North Korean Lazarus Group Linked to $305 Million DMM Bitcoin Hack

There is a possibility that the North Korean Lazarus Group was the criminal organization responsible for the DMM Bitcoin breach earlier this year. A string of transactions involving funds that originated from wallets associated with Lazarus provided the clue, as stated by recent discoveries made by ZachXBT, a crypto on-chain sleuth. Furthermore, ZachXBT brought attention to the parallels between actions related to money laundering and off-chain indications.

The DMM Bitcoin Funds That Have Been Stolen Are Moving

Theft from a cryptocurrency exchange or a crypto protocol is one thing; however, laundering the funds without being discovered is still a significant challenge. As an illustration, ZachXBT reports that the DMM Bitcoin theft resulted in losses of up to $305 million.

A total of $35 million has been transferred to the Huione Guarantee exchange this month, as indicated by the tracking of the stolen monies brought into and taken out of the platform. From the findings of ZachXBT, it can be shown that the stablecoin issuer has just blacklisted a wallet that is associated with the Lazarus Group. This wallet is located on the Tron blockchain, with a total value of $29.6 million in its contents.

Approximately fourteen million dollars were transferred to this wallet with the identifier "TNVaK...s4Ug8" within three days of the DMM Bitcoin attack. ZachXBT recounted the events to assist the cryptocurrency community in comprehending the hack and its flow.

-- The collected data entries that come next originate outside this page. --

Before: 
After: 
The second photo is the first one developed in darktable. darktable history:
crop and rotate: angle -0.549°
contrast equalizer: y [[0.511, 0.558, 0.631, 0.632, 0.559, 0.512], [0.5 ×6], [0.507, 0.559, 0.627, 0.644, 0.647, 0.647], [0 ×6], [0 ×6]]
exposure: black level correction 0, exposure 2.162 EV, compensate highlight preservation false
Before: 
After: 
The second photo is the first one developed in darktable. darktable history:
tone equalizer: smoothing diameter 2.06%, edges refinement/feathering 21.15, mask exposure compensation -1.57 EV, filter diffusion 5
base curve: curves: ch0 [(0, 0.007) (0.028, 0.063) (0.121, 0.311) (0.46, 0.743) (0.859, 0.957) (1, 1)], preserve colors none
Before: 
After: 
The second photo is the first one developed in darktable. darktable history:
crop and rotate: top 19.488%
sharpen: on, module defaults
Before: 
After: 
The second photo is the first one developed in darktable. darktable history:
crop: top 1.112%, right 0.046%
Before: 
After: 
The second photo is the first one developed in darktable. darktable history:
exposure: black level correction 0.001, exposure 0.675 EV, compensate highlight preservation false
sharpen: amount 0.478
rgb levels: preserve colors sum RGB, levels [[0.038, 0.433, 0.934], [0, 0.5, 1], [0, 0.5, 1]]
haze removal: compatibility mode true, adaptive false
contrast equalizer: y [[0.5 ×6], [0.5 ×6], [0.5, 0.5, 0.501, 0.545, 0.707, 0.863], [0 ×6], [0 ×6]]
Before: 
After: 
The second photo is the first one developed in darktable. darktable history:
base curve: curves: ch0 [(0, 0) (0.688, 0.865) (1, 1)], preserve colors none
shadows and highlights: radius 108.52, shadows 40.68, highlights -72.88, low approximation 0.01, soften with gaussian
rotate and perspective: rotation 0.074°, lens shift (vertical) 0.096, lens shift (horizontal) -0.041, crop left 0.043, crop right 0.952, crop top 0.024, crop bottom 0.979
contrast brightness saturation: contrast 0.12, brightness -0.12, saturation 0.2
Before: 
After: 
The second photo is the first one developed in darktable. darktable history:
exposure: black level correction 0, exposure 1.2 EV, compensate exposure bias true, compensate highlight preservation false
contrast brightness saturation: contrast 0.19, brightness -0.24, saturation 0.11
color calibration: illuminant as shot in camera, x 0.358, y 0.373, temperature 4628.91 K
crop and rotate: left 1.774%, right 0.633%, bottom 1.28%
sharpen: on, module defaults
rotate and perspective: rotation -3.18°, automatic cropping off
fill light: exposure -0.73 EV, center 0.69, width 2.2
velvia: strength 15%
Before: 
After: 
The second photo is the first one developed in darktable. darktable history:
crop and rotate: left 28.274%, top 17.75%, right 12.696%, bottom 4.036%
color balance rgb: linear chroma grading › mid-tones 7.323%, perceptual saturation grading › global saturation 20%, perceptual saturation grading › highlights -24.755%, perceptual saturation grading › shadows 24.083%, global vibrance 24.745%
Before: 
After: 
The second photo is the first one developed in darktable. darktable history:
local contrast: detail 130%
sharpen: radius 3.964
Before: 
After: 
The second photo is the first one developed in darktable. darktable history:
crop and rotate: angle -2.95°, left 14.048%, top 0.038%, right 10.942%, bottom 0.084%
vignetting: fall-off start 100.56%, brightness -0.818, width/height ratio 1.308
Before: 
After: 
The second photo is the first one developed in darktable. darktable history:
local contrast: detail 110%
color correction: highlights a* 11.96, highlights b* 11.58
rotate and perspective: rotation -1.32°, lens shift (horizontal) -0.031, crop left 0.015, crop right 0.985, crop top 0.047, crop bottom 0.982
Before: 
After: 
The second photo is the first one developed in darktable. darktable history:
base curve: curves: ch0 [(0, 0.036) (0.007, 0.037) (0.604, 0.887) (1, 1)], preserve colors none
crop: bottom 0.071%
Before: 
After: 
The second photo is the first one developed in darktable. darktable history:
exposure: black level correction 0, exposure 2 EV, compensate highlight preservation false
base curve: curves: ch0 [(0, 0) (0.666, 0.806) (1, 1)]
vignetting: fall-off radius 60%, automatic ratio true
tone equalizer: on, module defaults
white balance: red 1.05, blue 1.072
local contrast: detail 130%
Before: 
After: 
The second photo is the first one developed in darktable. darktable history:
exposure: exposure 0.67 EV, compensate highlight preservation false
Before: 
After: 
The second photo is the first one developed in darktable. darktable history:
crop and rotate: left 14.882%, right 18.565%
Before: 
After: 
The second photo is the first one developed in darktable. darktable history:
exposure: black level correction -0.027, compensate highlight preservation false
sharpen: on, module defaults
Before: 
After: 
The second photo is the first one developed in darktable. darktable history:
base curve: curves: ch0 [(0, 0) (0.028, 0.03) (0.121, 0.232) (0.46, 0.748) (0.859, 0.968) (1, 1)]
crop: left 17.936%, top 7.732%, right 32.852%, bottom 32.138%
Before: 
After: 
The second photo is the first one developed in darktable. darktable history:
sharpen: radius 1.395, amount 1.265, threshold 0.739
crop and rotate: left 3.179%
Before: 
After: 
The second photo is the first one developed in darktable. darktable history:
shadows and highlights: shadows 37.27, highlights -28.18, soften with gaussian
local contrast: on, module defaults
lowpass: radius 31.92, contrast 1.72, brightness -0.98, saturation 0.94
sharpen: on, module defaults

He began by stating that the funds taken from DMM Bitcoin were transferred to a mixer. Following this, the money was sent from the mixer to the THORChain, Threshold, and Avalanche bridge, where it was transformed from Bitcoin to either Ethereum or Avalanche cryptocurrency. In the aftermath of these events, the hackers used SWFT to convert the Bitcoin to USDT on Tron.

For this final stage, the assumption is still in place that the stolen monies were appropriately concealed from both their point of origin and their final destination.

An Alternative Kind of Hacking Trend

Hacking and cyber-attacks are not uncommon within the realm of Web3 today. Coingape disclosed the most recent security issue at Squarespace, an information technology service provider that supplies Compound Finance and Celer Network. However, neither protocol experienced any financial loss due to the exploit, which caused their websites to become unavailable.

Even though other abuses almost always result in a loss of funds, specific projects are frequently able to negotiate terms that result in reimbursement. It should be noted, however, that none of these refunds have been documented in any of the exploits associated with the Lazarus Group. Although it is still unclear whether the revelation from ZachXBT would provide some closure, the DMM Bitcoin breach continues to be regarded as one of the most severe incidents the industry witnessed in 2018.